Unfortunately, there aren't high-speed processors available that could
deal with the rest of the system's I/O, and certainly none that could
handle the magneto-optical drive. Two custom VLSI chips were designed to
manage the cube's remaining I/O subsystems. These chips handle the SCSI
interface, the magneto-optical drive (including error-correction logic),
the serial ports, and Ethernet transfers.
Both these chips pack a lot of components: According to
NeXT, each chip contains about 10 times the amount of logic
circuitry used by an entire Mac II.
But there's still a problem lurking here, subtly related
to I/O: how to manage data to and from these I/O processors. If the CPU
must periodically transfer data between memory and various I/O processors,
the system's performance is still degraded.
NeXT's third design strategy was to improve data
throughput within the system itself by managing these transfers with
custom DMA hardware. This DMA hardware is implemented in one of the same
VLSI chips that helps manage the system I/O. There are no less than 12 DMA
channels on the main CPU board. They include the following:
- two Ethernet channels (one for transmitted data, one
for received data),
- one video channel,
- one serial channel (for both serial ports),
- one DSP channel,
- two disk channels (one for the magneto-optical drive,
one for a SCSI hard disk drive),
- one printer channel,
- one memory-to-DMA register channel, and
- two sound channels (one for input, one for output).

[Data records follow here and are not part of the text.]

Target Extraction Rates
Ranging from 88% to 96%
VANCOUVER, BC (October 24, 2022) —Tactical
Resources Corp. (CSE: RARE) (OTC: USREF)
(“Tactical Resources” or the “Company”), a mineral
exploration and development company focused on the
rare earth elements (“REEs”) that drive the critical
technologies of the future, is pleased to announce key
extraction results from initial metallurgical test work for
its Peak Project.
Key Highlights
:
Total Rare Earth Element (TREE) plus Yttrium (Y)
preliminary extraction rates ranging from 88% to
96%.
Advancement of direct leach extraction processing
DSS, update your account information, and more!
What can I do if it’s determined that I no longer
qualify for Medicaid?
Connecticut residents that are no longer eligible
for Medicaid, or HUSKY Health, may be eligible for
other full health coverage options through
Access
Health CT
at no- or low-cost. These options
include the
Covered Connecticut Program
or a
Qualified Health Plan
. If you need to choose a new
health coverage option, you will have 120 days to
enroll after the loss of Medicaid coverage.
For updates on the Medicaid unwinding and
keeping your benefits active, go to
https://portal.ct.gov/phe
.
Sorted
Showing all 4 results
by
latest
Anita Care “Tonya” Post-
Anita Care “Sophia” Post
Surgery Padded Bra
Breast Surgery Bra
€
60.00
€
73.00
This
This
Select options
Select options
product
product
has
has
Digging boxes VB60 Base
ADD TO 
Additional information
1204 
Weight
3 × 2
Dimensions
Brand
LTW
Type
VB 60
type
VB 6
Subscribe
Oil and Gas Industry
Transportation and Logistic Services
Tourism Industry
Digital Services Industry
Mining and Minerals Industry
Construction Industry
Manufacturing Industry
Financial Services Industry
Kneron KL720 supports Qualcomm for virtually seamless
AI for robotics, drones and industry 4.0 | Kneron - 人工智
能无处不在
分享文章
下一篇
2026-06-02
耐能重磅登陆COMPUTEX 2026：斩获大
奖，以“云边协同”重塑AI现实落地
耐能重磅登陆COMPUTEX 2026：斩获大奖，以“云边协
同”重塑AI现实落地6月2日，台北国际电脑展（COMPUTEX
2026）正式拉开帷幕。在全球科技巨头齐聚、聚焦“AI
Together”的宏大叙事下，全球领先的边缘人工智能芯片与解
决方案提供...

For the memory-to-register and register-to-memory DMA
channels, "register" corresponds to a 16-byte register buffer in
the DMA hardware. The contents of these registers can be copied repeatedly
under DMA control to memory. An example of this would be to copy a
background pattern for the video display into the DMA registers, and then
use the register-to-memory DMA channel to copy the pattern into all of the
video memory.
The final aspect of NeXT's overall design strategy to
improve throughput is that when the 68030 processor must access memory, it
attempts to do it efficiently. The 68030's burst read cycle is used
where possible, since this mode allows four long words (128 bits) to be
transferred in 9 clock cycles -- roughly twice as fast.